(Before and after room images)

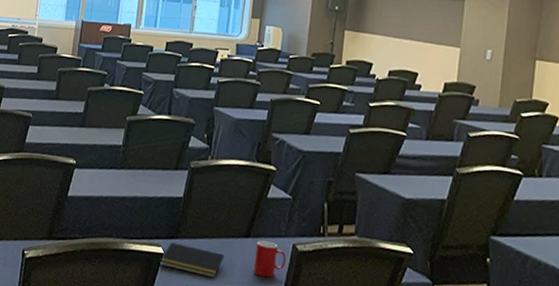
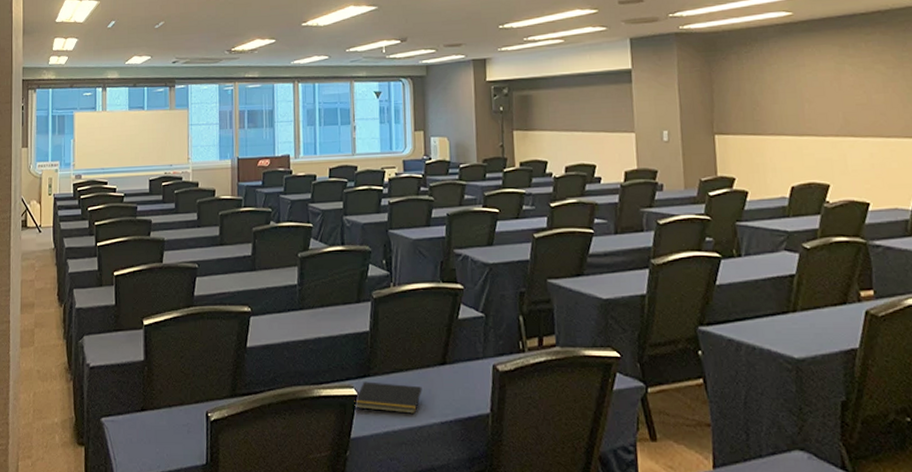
cup: present [253,240,287,278] -> none [454,366,489,405]

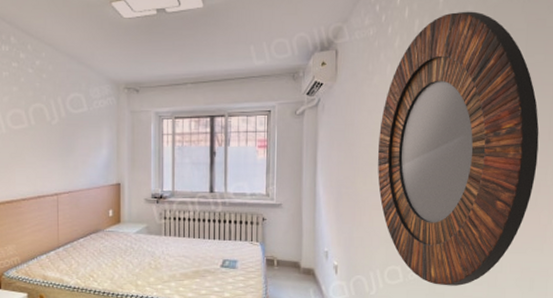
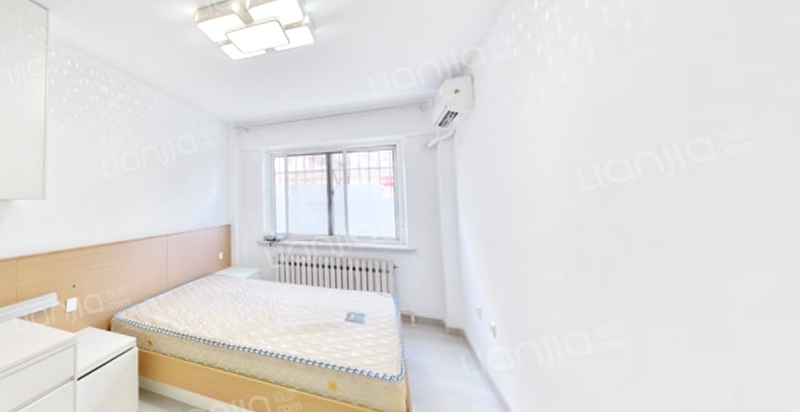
home mirror: present [377,11,539,286] -> none [537,18,787,365]

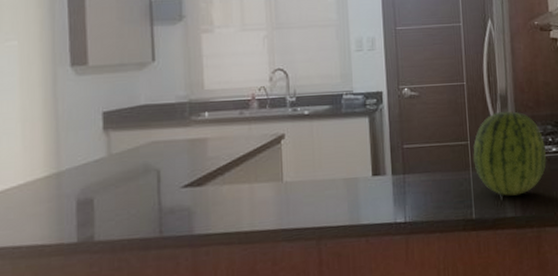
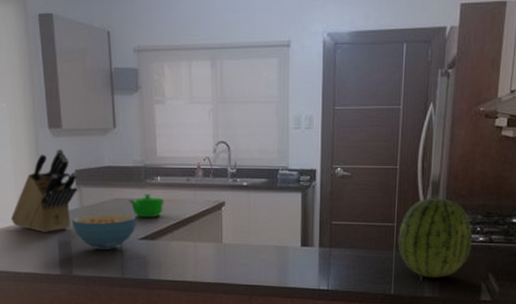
knife block: none [12,89,105,192] -> present [10,149,77,233]
cereal bowl: none [95,158,180,205] -> present [71,213,137,250]
teapot: none [169,131,213,161] -> present [129,193,164,217]

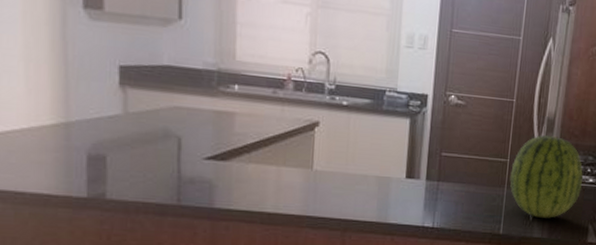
knife block: present [10,149,77,233] -> none [14,36,122,143]
cereal bowl: present [71,213,137,250] -> none [109,123,204,170]
teapot: present [129,193,164,217] -> none [193,103,242,133]

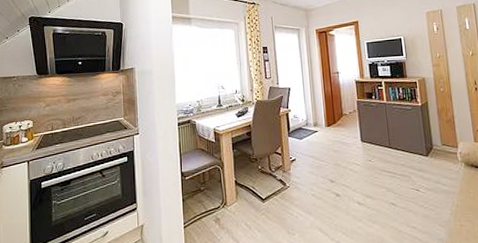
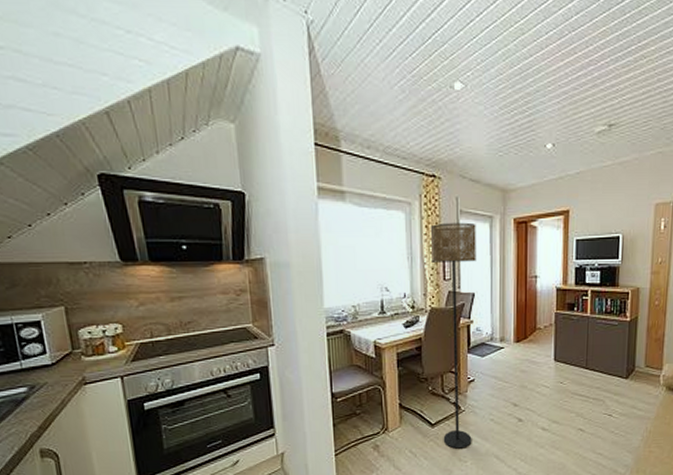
floor lamp: none [253,34,298,222] -> present [430,222,476,449]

TASK ITEM
Without the pictures, return all the entries above exactly as they stand.

PROBLEM SOLUTION
cup: present [253,240,287,278] -> none [454,366,489,405]

home mirror: present [377,11,539,286] -> none [537,18,787,365]

knife block: none [12,89,105,192] -> present [10,149,77,233]
cereal bowl: none [95,158,180,205] -> present [71,213,137,250]
teapot: none [169,131,213,161] -> present [129,193,164,217]

knife block: present [10,149,77,233] -> none [14,36,122,143]
cereal bowl: present [71,213,137,250] -> none [109,123,204,170]
teapot: present [129,193,164,217] -> none [193,103,242,133]

floor lamp: none [253,34,298,222] -> present [430,222,476,449]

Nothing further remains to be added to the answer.